These are tricky times for the United Auto Workers.
The guy in the White House says he wants what they want: more manufacturing jobs in the United States. But he’s actually not in charge of making that happen. Instead, the opposite is unspooling – from Harley Davidson cutting production to Detroit automakers shipping assembly of once-revered nameplates overseas.
Cars sales are tanking, prompting the union that is synonymous with Detroit to start fretting in the halls of its hometown automakers.
It’s not easy selling layoffs to workers when the companies are raking in billions on pickups and SUVs. But sales of traditional cars are evaporating.
Likely to change? Probably not anytime soon, if current trends and current gas prices hold reasonably true.
So what’s the UAW to do? Push another organizing vote at Nissan Motor plants in the South, especially in Mississippi, that’s what.
The South is fraught territory for the union. Folks down there generally are suspicious of northern industrial unions. They remember that it was union-represented automakers whose leaders went to Congress, collective hats in hand, to ask for bailouts. It was two union-represented companies, General Motors and Chrysler, that went bankrupt under the weight of debt, evaporating revenue and obligations to labor.
Nissan? No. Honda? No. Toyota? No. In the dark days of 2009, it was Honda and Toyota who quietly strategized with Ford for ways to prop up North American suppliers should GM and Chrysler collapse uncontrollably. That’s a fearsome memory that can’t be wished away by union organizers promising better days under the UAW flag.
Now, it’s no guarantee that the UAW drive down south will fail next month. These are different times. Companies are more loyal to the bottom line than the assembly line, mostly because investors’ high expectations amid low profit margins give them little choice. And average folks sensing fewer options are more willing to push back.
UAW President Dennis Williams says the toughest thing to overcome in a big organizing drive is “fear” – fear of how the company might retaliate if the vote doesn’t go their way. Fear that going union will create the same kind of problems that have bedeviled the UAW, GM, Ford and Chrysler for too many years – but not their foreign rivals. Fear of the unknown.

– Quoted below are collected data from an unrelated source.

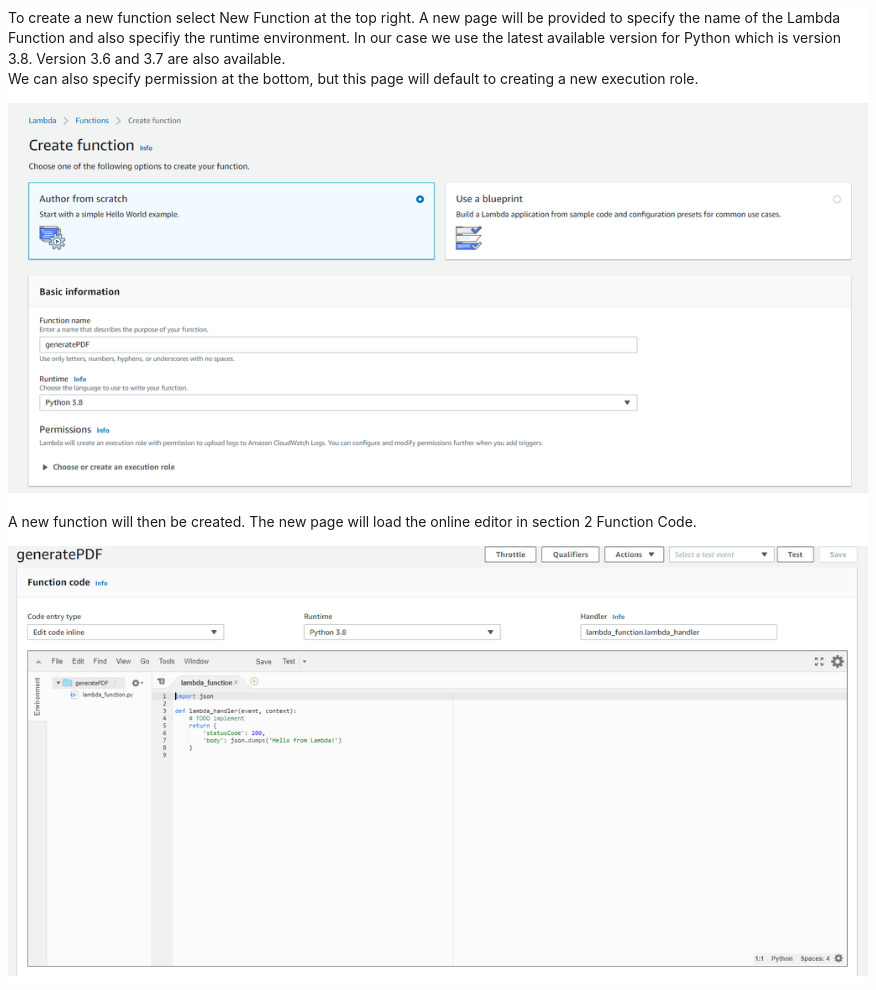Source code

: To create a new function select New Function at the top right. A new page will be provided to specify the name of the Lambda Function and also specifiy the runtime environment. In our case we use the latest available version for Python which is version 3.8. Version 3.6 and 3.7 are also available.\
We can also specify permission at the bottom, but this page will default to creating a new execution role.

<img src="/assets/res/blogData/AWS_Lambda_New_Function.PNG" width="100%">

A new function will then be created. The new page will load the online editor in section 2 Function Code.

<img src="/assets/res/blogData/AWS_Lambda_Built_in_editor.PNG" width="100%">
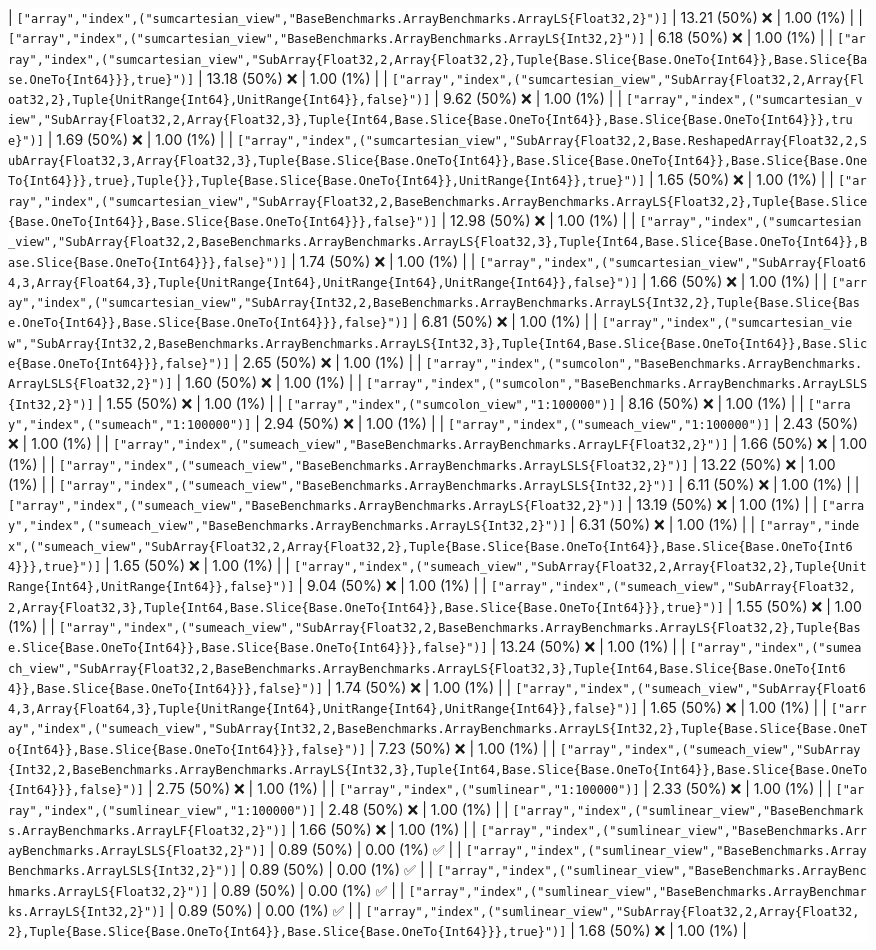 | `["array","index",("sumcartesian_view","BaseBenchmarks.ArrayBenchmarks.ArrayLS{Float32,2}")]` | 13.21 (50%) :x: | 1.00 (1%)  |
| `["array","index",("sumcartesian_view","BaseBenchmarks.ArrayBenchmarks.ArrayLS{Int32,2}")]` | 6.18 (50%) :x: | 1.00 (1%)  |
| `["array","index",("sumcartesian_view","SubArray{Float32,2,Array{Float32,2},Tuple{Base.Slice{Base.OneTo{Int64}},Base.Slice{Base.OneTo{Int64}}},true}")]` | 13.18 (50%) :x: | 1.00 (1%)  |
| `["array","index",("sumcartesian_view","SubArray{Float32,2,Array{Float32,2},Tuple{UnitRange{Int64},UnitRange{Int64}},false}")]` | 9.62 (50%) :x: | 1.00 (1%)  |
| `["array","index",("sumcartesian_view","SubArray{Float32,2,Array{Float32,3},Tuple{Int64,Base.Slice{Base.OneTo{Int64}},Base.Slice{Base.OneTo{Int64}}},true}")]` | 1.69 (50%) :x: | 1.00 (1%)  |
| `["array","index",("sumcartesian_view","SubArray{Float32,2,Base.ReshapedArray{Float32,2,SubArray{Float32,3,Array{Float32,3},Tuple{Base.Slice{Base.OneTo{Int64}},Base.Slice{Base.OneTo{Int64}},Base.Slice{Base.OneTo{Int64}}},true},Tuple{}},Tuple{Base.Slice{Base.OneTo{Int64}},UnitRange{Int64}},true}")]` | 1.65 (50%) :x: | 1.00 (1%)  |
| `["array","index",("sumcartesian_view","SubArray{Float32,2,BaseBenchmarks.ArrayBenchmarks.ArrayLS{Float32,2},Tuple{Base.Slice{Base.OneTo{Int64}},Base.Slice{Base.OneTo{Int64}}},false}")]` | 12.98 (50%) :x: | 1.00 (1%)  |
| `["array","index",("sumcartesian_view","SubArray{Float32,2,BaseBenchmarks.ArrayBenchmarks.ArrayLS{Float32,3},Tuple{Int64,Base.Slice{Base.OneTo{Int64}},Base.Slice{Base.OneTo{Int64}}},false}")]` | 1.74 (50%) :x: | 1.00 (1%)  |
| `["array","index",("sumcartesian_view","SubArray{Float64,3,Array{Float64,3},Tuple{UnitRange{Int64},UnitRange{Int64},UnitRange{Int64}},false}")]` | 1.66 (50%) :x: | 1.00 (1%)  |
| `["array","index",("sumcartesian_view","SubArray{Int32,2,BaseBenchmarks.ArrayBenchmarks.ArrayLS{Int32,2},Tuple{Base.Slice{Base.OneTo{Int64}},Base.Slice{Base.OneTo{Int64}}},false}")]` | 6.81 (50%) :x: | 1.00 (1%)  |
| `["array","index",("sumcartesian_view","SubArray{Int32,2,BaseBenchmarks.ArrayBenchmarks.ArrayLS{Int32,3},Tuple{Int64,Base.Slice{Base.OneTo{Int64}},Base.Slice{Base.OneTo{Int64}}},false}")]` | 2.65 (50%) :x: | 1.00 (1%)  |
| `["array","index",("sumcolon","BaseBenchmarks.ArrayBenchmarks.ArrayLSLS{Float32,2}")]` | 1.60 (50%) :x: | 1.00 (1%)  |
| `["array","index",("sumcolon","BaseBenchmarks.ArrayBenchmarks.ArrayLSLS{Int32,2}")]` | 1.55 (50%) :x: | 1.00 (1%)  |
| `["array","index",("sumcolon_view","1:100000")]` | 8.16 (50%) :x: | 1.00 (1%)  |
| `["array","index",("sumeach","1:100000")]` | 2.94 (50%) :x: | 1.00 (1%)  |
| `["array","index",("sumeach_view","1:100000")]` | 2.43 (50%) :x: | 1.00 (1%)  |
| `["array","index",("sumeach_view","BaseBenchmarks.ArrayBenchmarks.ArrayLF{Float32,2}")]` | 1.66 (50%) :x: | 1.00 (1%)  |
| `["array","index",("sumeach_view","BaseBenchmarks.ArrayBenchmarks.ArrayLSLS{Float32,2}")]` | 13.22 (50%) :x: | 1.00 (1%)  |
| `["array","index",("sumeach_view","BaseBenchmarks.ArrayBenchmarks.ArrayLSLS{Int32,2}")]` | 6.11 (50%) :x: | 1.00 (1%)  |
| `["array","index",("sumeach_view","BaseBenchmarks.ArrayBenchmarks.ArrayLS{Float32,2}")]` | 13.19 (50%) :x: | 1.00 (1%)  |
| `["array","index",("sumeach_view","BaseBenchmarks.ArrayBenchmarks.ArrayLS{Int32,2}")]` | 6.31 (50%) :x: | 1.00 (1%)  |
| `["array","index",("sumeach_view","SubArray{Float32,2,Array{Float32,2},Tuple{Base.Slice{Base.OneTo{Int64}},Base.Slice{Base.OneTo{Int64}}},true}")]` | 1.65 (50%) :x: | 1.00 (1%)  |
| `["array","index",("sumeach_view","SubArray{Float32,2,Array{Float32,2},Tuple{UnitRange{Int64},UnitRange{Int64}},false}")]` | 9.04 (50%) :x: | 1.00 (1%)  |
| `["array","index",("sumeach_view","SubArray{Float32,2,Array{Float32,3},Tuple{Int64,Base.Slice{Base.OneTo{Int64}},Base.Slice{Base.OneTo{Int64}}},true}")]` | 1.55 (50%) :x: | 1.00 (1%)  |
| `["array","index",("sumeach_view","SubArray{Float32,2,BaseBenchmarks.ArrayBenchmarks.ArrayLS{Float32,2},Tuple{Base.Slice{Base.OneTo{Int64}},Base.Slice{Base.OneTo{Int64}}},false}")]` | 13.24 (50%) :x: | 1.00 (1%)  |
| `["array","index",("sumeach_view","SubArray{Float32,2,BaseBenchmarks.ArrayBenchmarks.ArrayLS{Float32,3},Tuple{Int64,Base.Slice{Base.OneTo{Int64}},Base.Slice{Base.OneTo{Int64}}},false}")]` | 1.74 (50%) :x: | 1.00 (1%)  |
| `["array","index",("sumeach_view","SubArray{Float64,3,Array{Float64,3},Tuple{UnitRange{Int64},UnitRange{Int64},UnitRange{Int64}},false}")]` | 1.65 (50%) :x: | 1.00 (1%)  |
| `["array","index",("sumeach_view","SubArray{Int32,2,BaseBenchmarks.ArrayBenchmarks.ArrayLS{Int32,2},Tuple{Base.Slice{Base.OneTo{Int64}},Base.Slice{Base.OneTo{Int64}}},false}")]` | 7.23 (50%) :x: | 1.00 (1%)  |
| `["array","index",("sumeach_view","SubArray{Int32,2,BaseBenchmarks.ArrayBenchmarks.ArrayLS{Int32,3},Tuple{Int64,Base.Slice{Base.OneTo{Int64}},Base.Slice{Base.OneTo{Int64}}},false}")]` | 2.75 (50%) :x: | 1.00 (1%)  |
| `["array","index",("sumlinear","1:100000")]` | 2.33 (50%) :x: | 1.00 (1%)  |
| `["array","index",("sumlinear_view","1:100000")]` | 2.48 (50%) :x: | 1.00 (1%)  |
| `["array","index",("sumlinear_view","BaseBenchmarks.ArrayBenchmarks.ArrayLF{Float32,2}")]` | 1.66 (50%) :x: | 1.00 (1%)  |
| `["array","index",("sumlinear_view","BaseBenchmarks.ArrayBenchmarks.ArrayLSLS{Float32,2}")]` | 0.89 (50%)  | 0.00 (1%) :white_check_mark: |
| `["array","index",("sumlinear_view","BaseBenchmarks.ArrayBenchmarks.ArrayLSLS{Int32,2}")]` | 0.89 (50%)  | 0.00 (1%) :white_check_mark: |
| `["array","index",("sumlinear_view","BaseBenchmarks.ArrayBenchmarks.ArrayLS{Float32,2}")]` | 0.89 (50%)  | 0.00 (1%) :white_check_mark: |
| `["array","index",("sumlinear_view","BaseBenchmarks.ArrayBenchmarks.ArrayLS{Int32,2}")]` | 0.89 (50%)  | 0.00 (1%) :white_check_mark: |
| `["array","index",("sumlinear_view","SubArray{Float32,2,Array{Float32,2},Tuple{Base.Slice{Base.OneTo{Int64}},Base.Slice{Base.OneTo{Int64}}},true}")]` | 1.68 (50%) :x: | 1.00 (1%)  |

That fear may be justified. In the real world of business, there are a lot of bad bosses who don’t possess the character to tell the truth, and don’t treat employees with the kind of dignity they’d offer the guy across the street.
And in the real world of labor-management relations, there are a lot of union promises that never materialize. Or, worse, they end up in ugly confrontations that benefit almost no one, starting with the folks who backed the union.
Picking the winner isn’t easy. And it’s getting harder every year.
Daniel Howes is a columnist with The Detroit News. Views expressed in his essays are his own and do not necessarily reflect those of Michigan Radio, its management or the station licensee, The University of Michigan.